On the last page of I the Supreme the fictional compiler of the text tells us, adapting a sentence from Musil's The Man Without Qualities, that 'the story contained in these Notes consists in the fact that the story which should have been told in it has not been told.' Or as the Supremo himself says (a version of Dr Francia, the ruler of Paraguay from 1814 to 1840), 'one cannot tell stories about absolute power.' The same could be said, with variations, for the Carpentier and García Márquez novels. They caught the myth but not the monster, and they strongly suggest that the monster can't be caught, that perhaps there is no monster, only the undying myth. For Vargas Llosa the monster is easily inspected, and the myth has been dead for years.

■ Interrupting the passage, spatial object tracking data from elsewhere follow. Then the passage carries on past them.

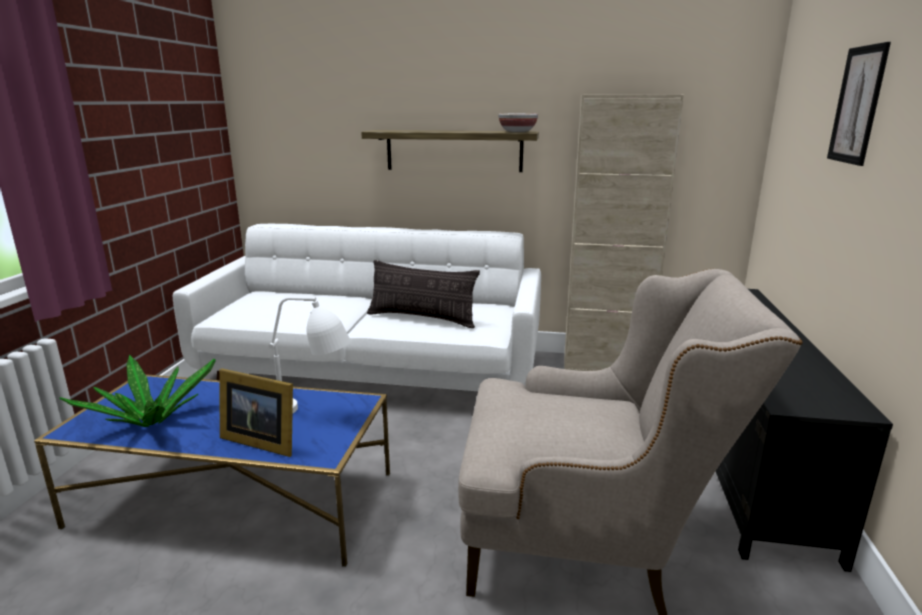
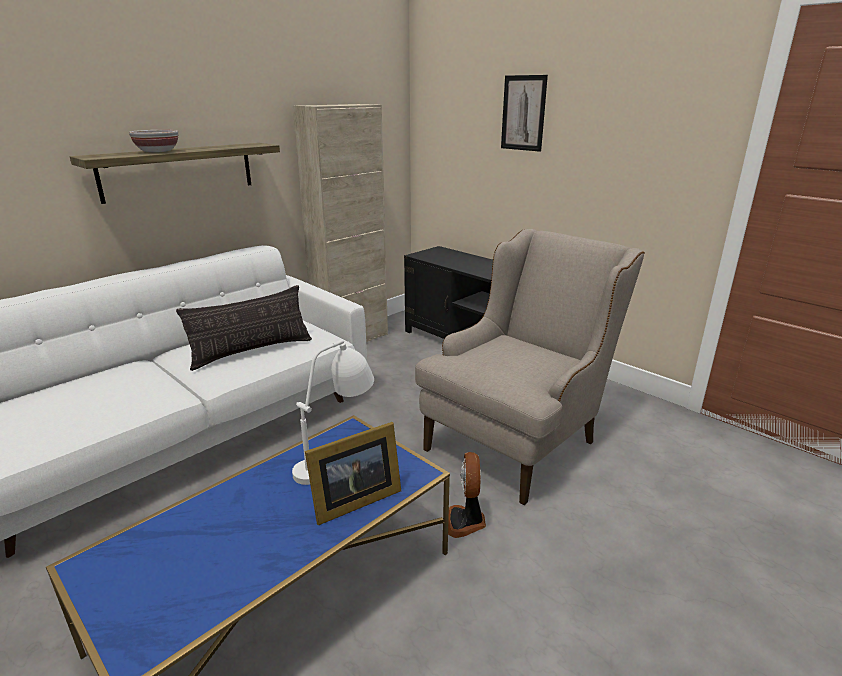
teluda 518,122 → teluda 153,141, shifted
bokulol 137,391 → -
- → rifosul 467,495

The Feast of the Goat concentrates on the last day of the life of Rafael Leónidas Trujillo, long-term dictator of the Dominican Republic, and on the aftermath of his assassination on 30 May 1961. Trujillo, trained as an American marine, had been in power since 1930. He was President more than once, and when he wasn't he ran the country through a puppet President he nominated. He modernised agriculture and industry, sharpened up the Army, and put an end, through a gruesome massacre, to immigration from Haiti, which occupies the other half of the island known as Hispaniola. The Americans supported him because, as Cordell Hull said, in a phrase since used countless times of other unappealing figures, 'he was a son of a bitch, but he was our son of a bitch.' But by 1961 he wasn't their son of a bitch any more. He had fallen foul of the Catholic Church, which had issued a Pastoral Letter against the atrocities of his regime; and his Latin American policies, including an attempt on the life of Rómulo Betancourt, the President of Venezuela, had become too wayward for the American Congress, even after the Bay of Pigs fiasco in April 1961, or perhaps especially after that. The Americans therefore looked kindly on a conspiracy to assassinate Trujillo, but don't seem to have provided much help beyond a few guns.